Zwei Mal. Sie beschloss sich, der vorherrschenden gesellschaftlichen Strömung
trotzend, den Kindern zu widmen. Zumindest die ersten drei Jahre. „Aber wann
gedenkst Du wieder was zu arbeiten?“, wurde sie dezent jedes Mal gefragt, wenn
das Kind schon sechs Monate alt war, „Es wäre doch schon Zeit. Ich kenne
andere, stell Dir vor, die gehen schon nach acht Wochen wieder arbeiten.“ „Und
was machen sie mit den Kindern?“, fragte sie zurück. „Du gibst sie zu einer
Tagesmutter“, war die Antwort. „Ich gebe also meine Kinder zu einer
Tagesmutter, damit die etwas macht, was dann Arbeit ist, aber wenn ich es
mache, keine?“, fragte sie. „Na ja, so kannst Du das nicht. Wozu hast Du
schließlich studiert, wenn Du dann doch nichts anderes tust als bei den Kindern
zu Hause zu verblöden?“, wurde sie gefragt. Und sie machte weiters lauter
Dinge, die keine Arbeit waren. Sie kümmerte sich um die Kinder und um den
Haushalt. Aber am Abend, wenn andere von der Arbeit müde in den Sessel sanken,
da wagte sie es nicht, denn sie hatte ja schließlich nichts gearbeitet. Aber
wenn sie nichts arbeitete, dann durfte sie auch nicht müde sein. Wovon auch?

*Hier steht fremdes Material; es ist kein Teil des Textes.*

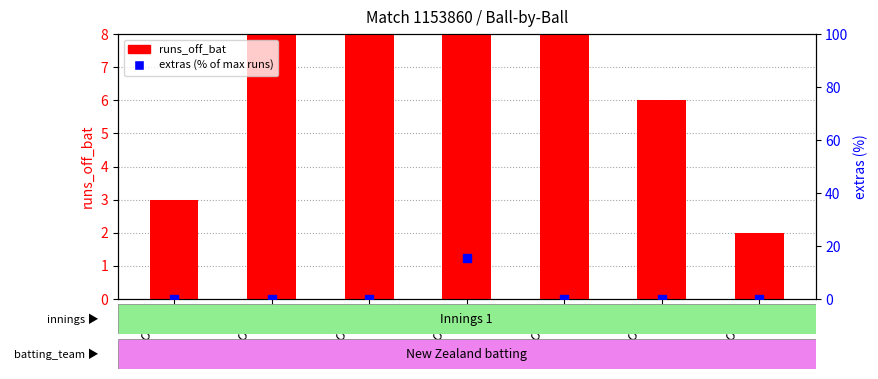

What are all the series names shown in the legend?

runs_off_bat, extras (% of max runs)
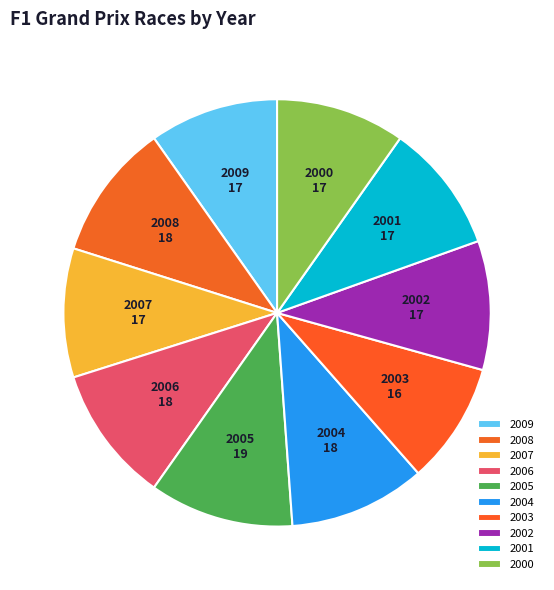

Is there a majority slice in this chart?

No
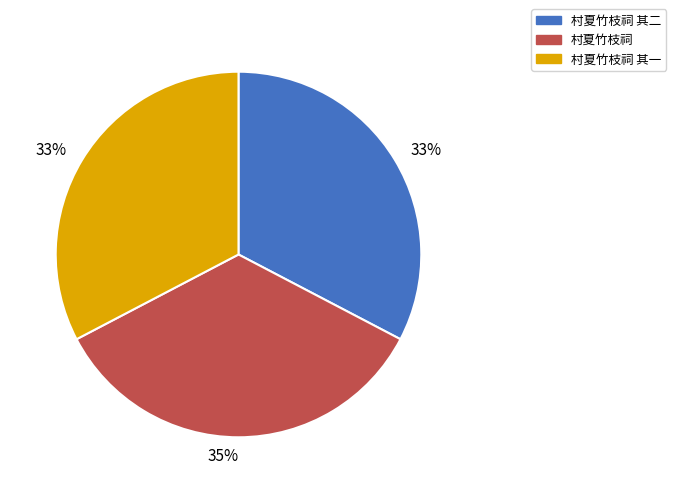

How many segments does this pie chart have?

3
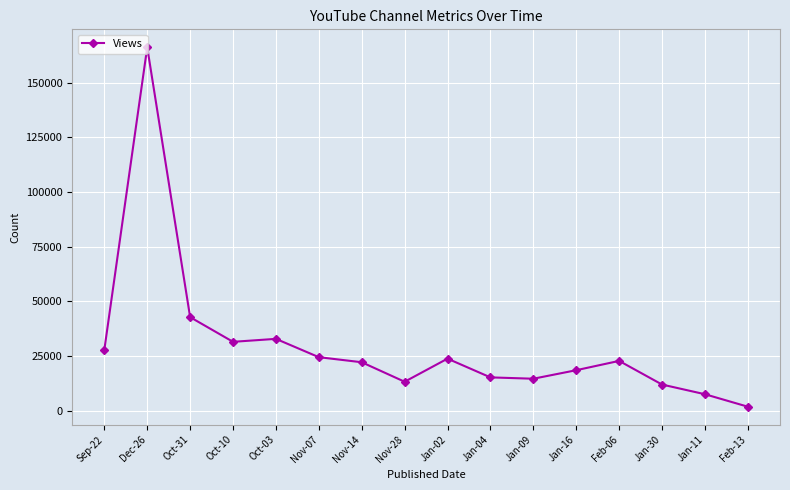

What is the value of the 3rd point from the left?

42792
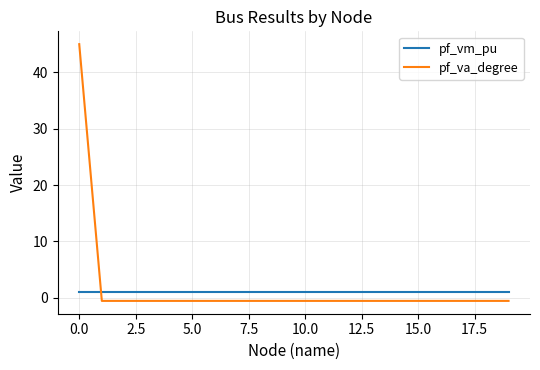

Which series has the largest total across all categories?

pf_va_degree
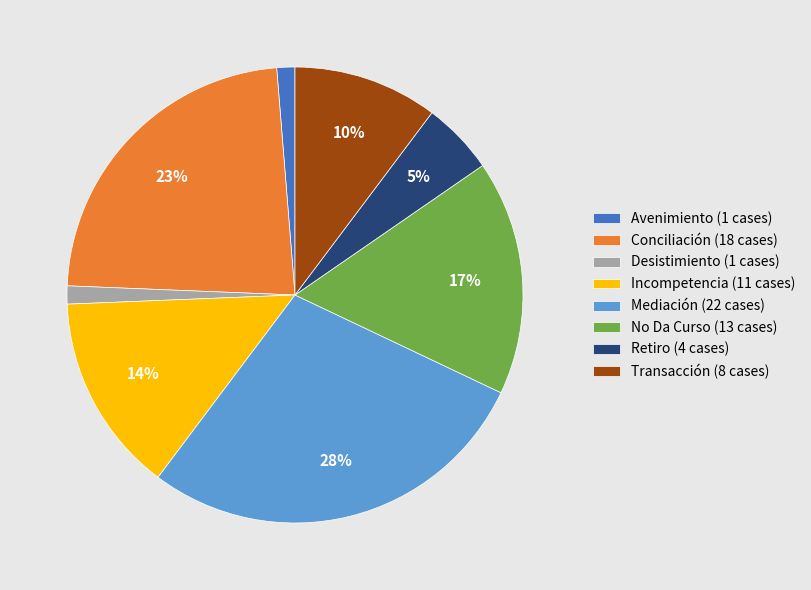

Does Incompetencia (11 cases) represent more than half of the total?

No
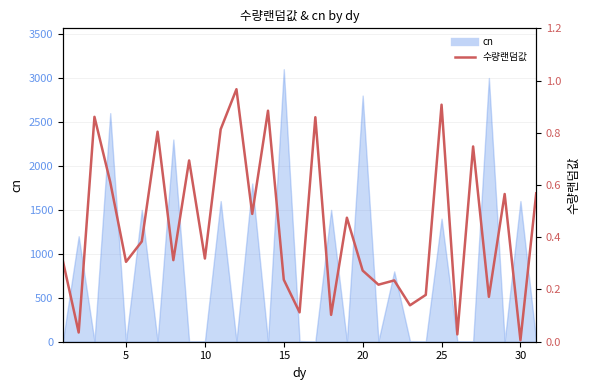

At which label is the value closest to 0?

30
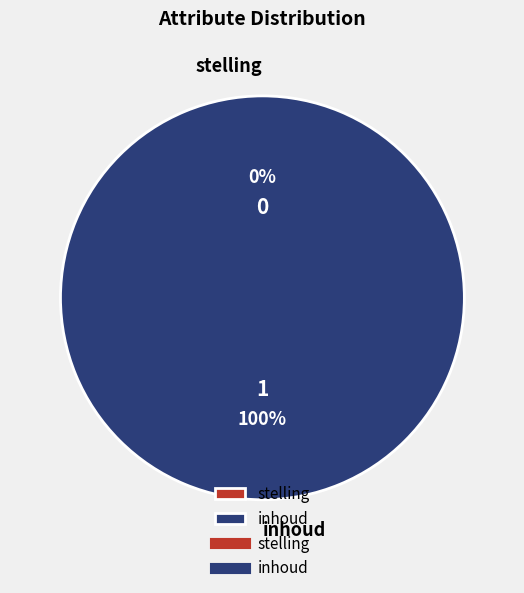

To the nearest percent, what is the difference between the inhoud and stelling slice percentages?

100%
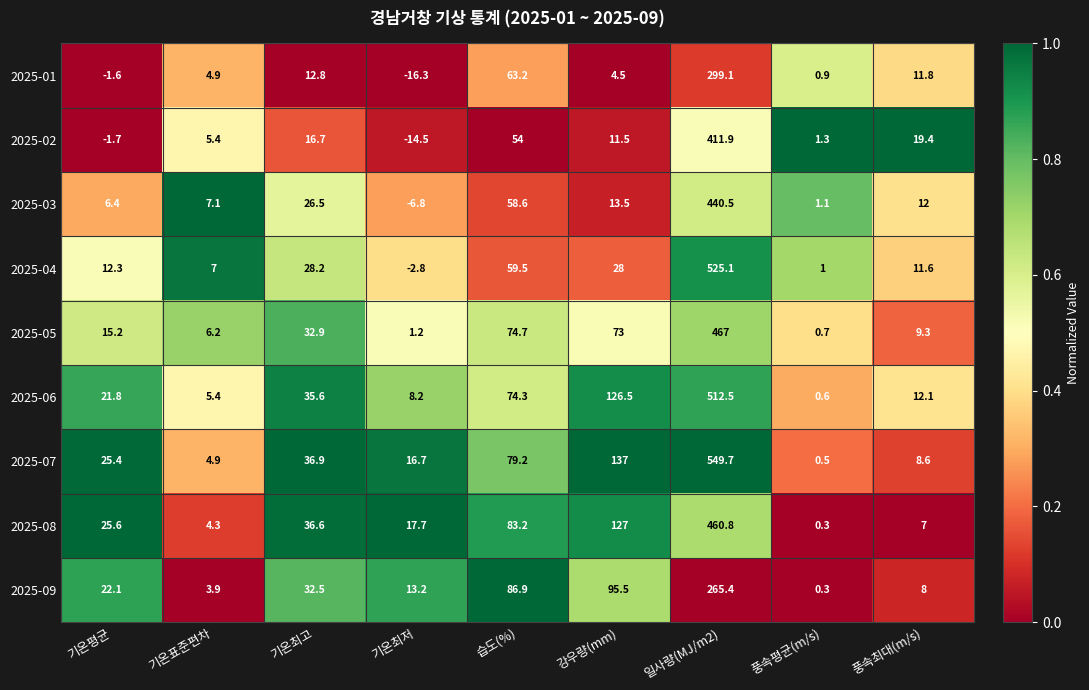

What is the spread (max minus min) of values at 풍속평균(m/s)?

1.0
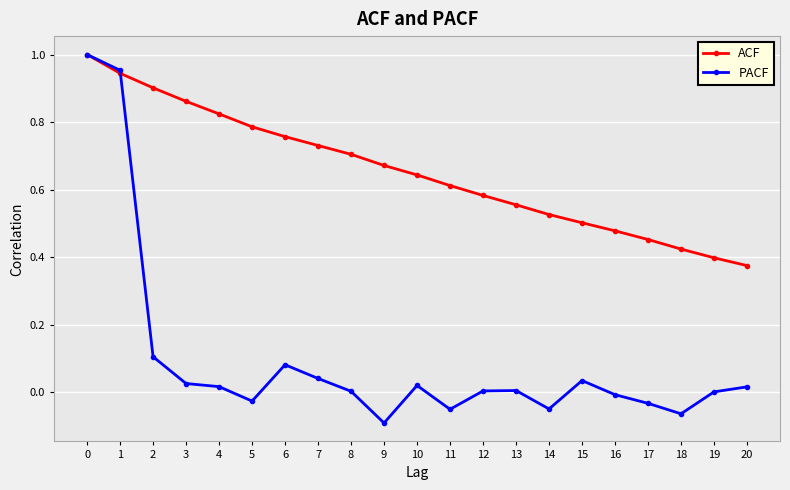

True or false: PACF has more than 2 interior local peaks.

True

Sollte sie sich eingestehen müssen, dass sie müde war, vom Nichtarbeiten? Und
so verlernte sie zu schlafen, als hätte sie keine Berechtigung zu ruhigem
Schlaf. Dann begann sie wieder zu arbeiten, richtig zu arbeiten. Halbtags.
Wieder nur ein halber Tag Arbeit. Später wurde es mehr. Aber egal was sie
machte, sobald es begann ihr Spaß zu machen, hörte sie auf, denn wenn etwas
Spaß macht, dann kann es keine Arbeit sein. Und wenn es keine Arbeit ist, dann
ist es nichts wert. Nichts war was wert, von dem was sie getan hatte. Ihr
ganzes Leben war eine einzige Aneinanderreihung von Dingen, die nichts wert
waren, weil es keine Arbeit war. Und wenn ihr Leben nichts wert war, dann war
auch sie nichts wert. Letztens saß sie da, und wollte einen Lebenslauf
verfassen. Nach langem Überlegen stand da ein Satz: „Das war alles keine
Arbeit!“ Das war aber nicht brauchbar. Deshalb zerknüllte sie den Zettel.